» **Provided material**
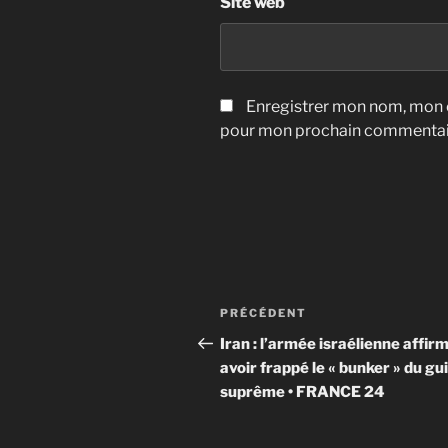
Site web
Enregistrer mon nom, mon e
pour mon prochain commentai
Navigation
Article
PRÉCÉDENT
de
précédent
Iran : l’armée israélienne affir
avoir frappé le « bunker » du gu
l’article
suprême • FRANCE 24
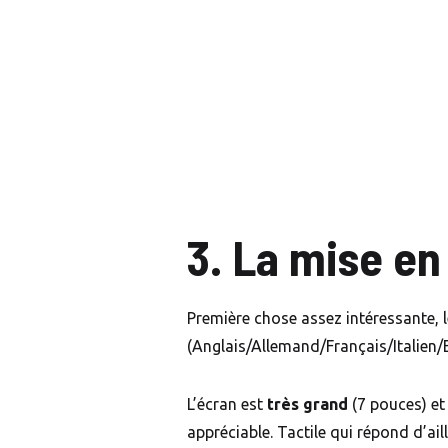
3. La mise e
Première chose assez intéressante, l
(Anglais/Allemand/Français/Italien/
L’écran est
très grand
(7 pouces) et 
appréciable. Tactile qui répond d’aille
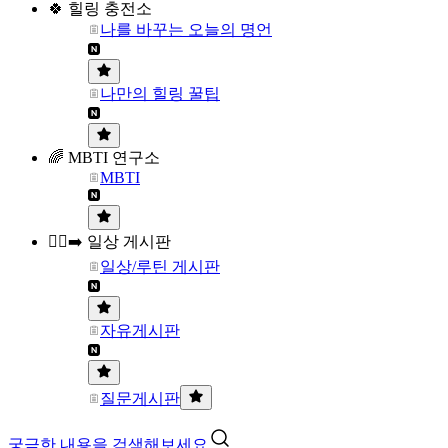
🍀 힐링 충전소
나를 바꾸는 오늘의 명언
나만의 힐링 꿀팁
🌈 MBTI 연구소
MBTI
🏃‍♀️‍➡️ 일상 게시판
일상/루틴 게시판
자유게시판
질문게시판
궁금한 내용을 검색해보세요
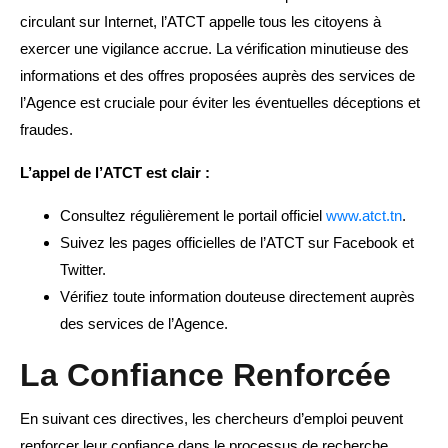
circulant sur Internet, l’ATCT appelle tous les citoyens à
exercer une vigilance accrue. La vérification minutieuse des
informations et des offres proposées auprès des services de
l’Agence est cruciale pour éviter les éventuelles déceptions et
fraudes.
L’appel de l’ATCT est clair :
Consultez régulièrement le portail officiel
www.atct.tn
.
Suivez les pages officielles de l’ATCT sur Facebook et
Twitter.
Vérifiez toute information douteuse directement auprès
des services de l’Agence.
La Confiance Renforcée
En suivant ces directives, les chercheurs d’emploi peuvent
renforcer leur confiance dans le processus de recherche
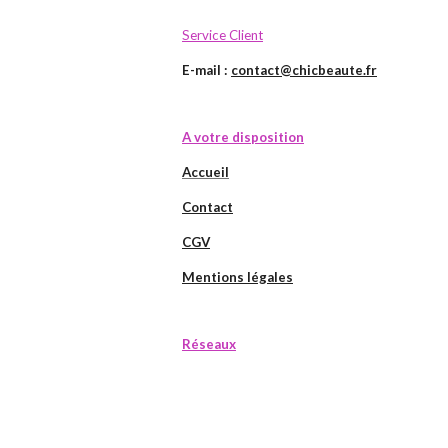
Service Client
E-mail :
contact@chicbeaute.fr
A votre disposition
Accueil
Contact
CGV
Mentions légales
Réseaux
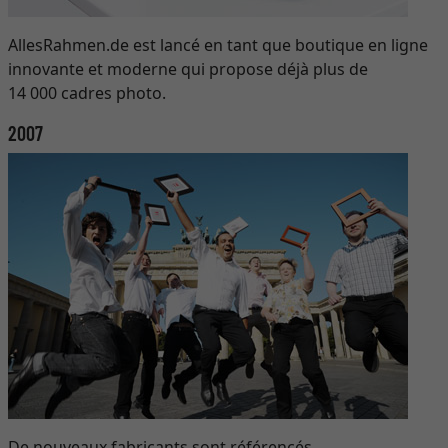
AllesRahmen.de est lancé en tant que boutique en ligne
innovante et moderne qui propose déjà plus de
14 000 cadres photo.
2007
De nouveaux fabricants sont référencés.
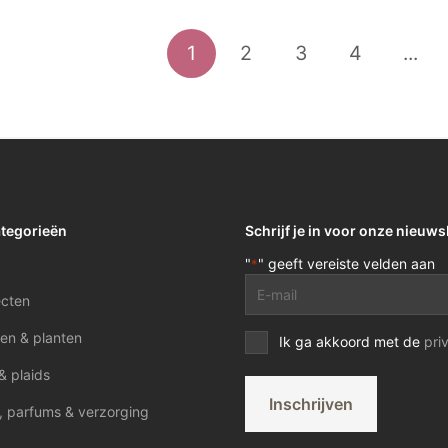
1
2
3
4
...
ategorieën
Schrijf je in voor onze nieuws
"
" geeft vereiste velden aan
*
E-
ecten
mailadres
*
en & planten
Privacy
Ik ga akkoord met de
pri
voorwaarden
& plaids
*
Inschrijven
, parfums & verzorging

==

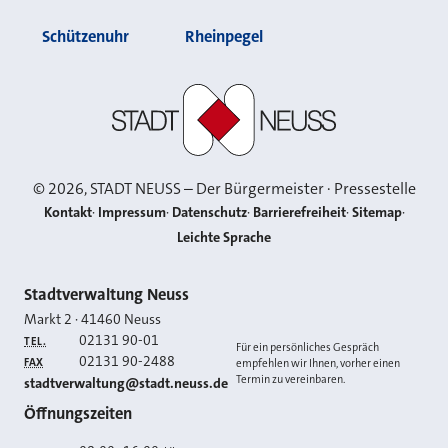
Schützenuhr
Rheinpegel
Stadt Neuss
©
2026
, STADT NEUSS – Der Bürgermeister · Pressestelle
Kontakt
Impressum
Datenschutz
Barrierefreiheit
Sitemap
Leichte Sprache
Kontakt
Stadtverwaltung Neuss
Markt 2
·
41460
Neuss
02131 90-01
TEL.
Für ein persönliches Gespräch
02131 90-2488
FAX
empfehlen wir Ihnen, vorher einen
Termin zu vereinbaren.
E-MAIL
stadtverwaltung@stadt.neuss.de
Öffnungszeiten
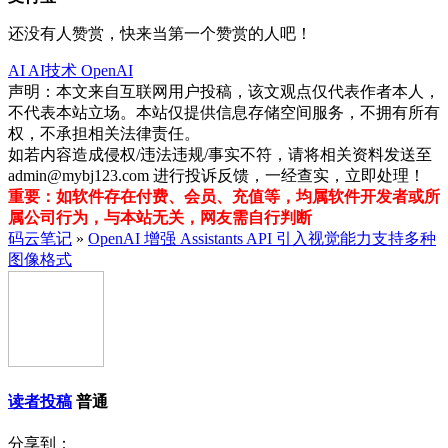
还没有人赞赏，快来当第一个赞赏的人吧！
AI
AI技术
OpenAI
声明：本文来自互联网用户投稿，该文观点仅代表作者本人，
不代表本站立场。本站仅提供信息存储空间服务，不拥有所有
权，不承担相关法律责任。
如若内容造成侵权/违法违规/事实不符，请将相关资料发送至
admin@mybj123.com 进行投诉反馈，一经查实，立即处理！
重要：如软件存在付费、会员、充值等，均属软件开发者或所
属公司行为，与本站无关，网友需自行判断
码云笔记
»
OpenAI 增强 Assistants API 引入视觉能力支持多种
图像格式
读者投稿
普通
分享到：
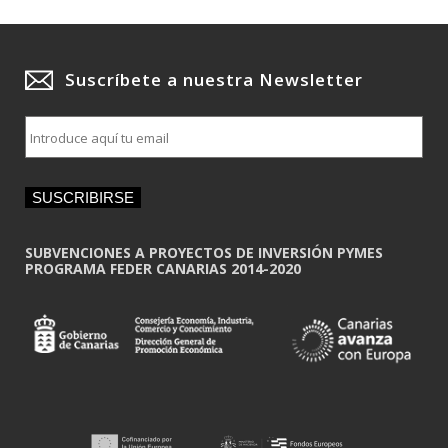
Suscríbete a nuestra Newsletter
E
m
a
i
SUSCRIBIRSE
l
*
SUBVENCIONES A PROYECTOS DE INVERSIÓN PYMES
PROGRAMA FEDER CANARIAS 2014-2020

» **Assigned task**
Within the records, filter for lines that contain the word "pour" and show each one.

» **Written answer**
pour mon prochain commentai
l’Agence est cruciale pour éviter les éventuelles déceptions et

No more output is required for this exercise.